THC: Can you tell us more about what’s at stake about game hunting in South Africa?
MRB: Long story short, eighty percent of wildlife conservation in South Africa relies on privately held land. For most farmers, there needs to be economic values to the animals in order to encourage people to keep them on their land. Part of the animals’ value is classic photographic safari, but the other aspect is that there’s a large game hunting industry. It has been proven in several different studies that there does need to be this section of recreational hunting… and if these game hunts aren’t economically viable, we’ll end up not having as much land for conservation.
THC: Did you encounter any difficulty in getting consent from your subjects?
MRB: No. I am from the South… from an area where there are a lot of deer hunters. I came to this topic in part because of the lion event, where a lion was killed a couple summers ago, and people freaked out on Facebook. There was an overwhelming vilification of these hunters that didn’t understand. I knew that hunters believe in conservation and are not amoral characters. So I really sought to find out why people are so quick to condemn it and why it still continues. I didn’t really have difficulties [getting consent] because I positioned myself as someone who wants to problematize the overwhelming public opinion that what they are doing is bad, because it’s just not backed by conservation science at all.

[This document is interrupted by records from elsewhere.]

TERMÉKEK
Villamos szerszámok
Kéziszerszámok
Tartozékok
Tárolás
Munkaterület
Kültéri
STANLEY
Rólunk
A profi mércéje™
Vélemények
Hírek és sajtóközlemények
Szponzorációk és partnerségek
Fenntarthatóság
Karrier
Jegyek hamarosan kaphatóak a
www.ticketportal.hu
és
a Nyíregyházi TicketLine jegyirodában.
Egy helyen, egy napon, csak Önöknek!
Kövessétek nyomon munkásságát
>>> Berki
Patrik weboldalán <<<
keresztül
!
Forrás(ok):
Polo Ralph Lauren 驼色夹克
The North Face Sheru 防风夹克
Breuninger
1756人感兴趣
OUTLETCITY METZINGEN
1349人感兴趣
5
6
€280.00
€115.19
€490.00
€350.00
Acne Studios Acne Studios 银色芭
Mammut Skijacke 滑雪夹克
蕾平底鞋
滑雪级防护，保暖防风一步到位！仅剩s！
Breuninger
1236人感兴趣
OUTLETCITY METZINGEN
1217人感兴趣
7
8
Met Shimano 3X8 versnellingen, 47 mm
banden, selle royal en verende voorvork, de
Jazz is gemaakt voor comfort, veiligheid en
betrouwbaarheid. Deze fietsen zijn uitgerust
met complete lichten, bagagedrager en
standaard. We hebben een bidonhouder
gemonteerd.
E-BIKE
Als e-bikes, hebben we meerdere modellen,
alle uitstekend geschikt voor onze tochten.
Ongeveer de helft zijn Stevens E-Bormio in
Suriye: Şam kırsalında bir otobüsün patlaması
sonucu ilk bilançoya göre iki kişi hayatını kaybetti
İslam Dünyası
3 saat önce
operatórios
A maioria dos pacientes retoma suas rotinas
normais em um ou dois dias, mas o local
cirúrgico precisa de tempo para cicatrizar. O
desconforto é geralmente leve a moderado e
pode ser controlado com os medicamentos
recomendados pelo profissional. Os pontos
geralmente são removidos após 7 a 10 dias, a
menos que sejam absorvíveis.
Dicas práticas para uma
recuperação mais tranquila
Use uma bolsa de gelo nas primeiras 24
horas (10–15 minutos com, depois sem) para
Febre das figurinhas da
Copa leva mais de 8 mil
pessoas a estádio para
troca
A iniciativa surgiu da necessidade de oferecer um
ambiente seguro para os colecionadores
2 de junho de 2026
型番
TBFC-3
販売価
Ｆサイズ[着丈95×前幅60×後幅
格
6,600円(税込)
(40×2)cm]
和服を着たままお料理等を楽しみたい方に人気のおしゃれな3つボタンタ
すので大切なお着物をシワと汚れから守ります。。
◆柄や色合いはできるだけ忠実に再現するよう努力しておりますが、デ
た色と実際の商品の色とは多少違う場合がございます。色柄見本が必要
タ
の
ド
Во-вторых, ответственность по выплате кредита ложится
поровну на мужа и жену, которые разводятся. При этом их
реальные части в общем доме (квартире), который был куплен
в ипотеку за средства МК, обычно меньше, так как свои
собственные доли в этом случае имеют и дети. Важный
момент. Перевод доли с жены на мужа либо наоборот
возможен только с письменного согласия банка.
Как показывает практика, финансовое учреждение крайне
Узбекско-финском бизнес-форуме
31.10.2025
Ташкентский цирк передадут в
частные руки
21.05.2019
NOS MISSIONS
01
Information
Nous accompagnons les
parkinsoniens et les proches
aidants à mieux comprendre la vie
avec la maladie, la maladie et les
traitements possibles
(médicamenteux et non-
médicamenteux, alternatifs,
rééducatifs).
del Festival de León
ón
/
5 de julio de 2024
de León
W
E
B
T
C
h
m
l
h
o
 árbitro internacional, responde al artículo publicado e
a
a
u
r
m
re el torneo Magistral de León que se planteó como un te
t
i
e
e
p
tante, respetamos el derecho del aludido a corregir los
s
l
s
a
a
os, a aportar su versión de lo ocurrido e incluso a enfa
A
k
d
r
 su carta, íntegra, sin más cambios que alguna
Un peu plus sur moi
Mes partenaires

THC: What’s your understanding of the concept of sensory ethnography?
MRB: Sensory ethnography has many interpretations depending on who is approaching the subject. A filmmaker will definitely approach the subject differently from an anthropologist, and what’s interesting about the class is that they do strive to make it half film students, half anthropology students. It is a way to present an idea with an experience that I don’t think I can do discursively. For me it means not only a way to represent my own experiences, but also a way to make it accessible to an audience beyond those that will read my thesis. I really focus on the ethnography aspect of the film, meaning emphasis is placed on spending a lot of time with subjects in order to better empathize with their practices, or at least understand them better than if you were just there filming for one day.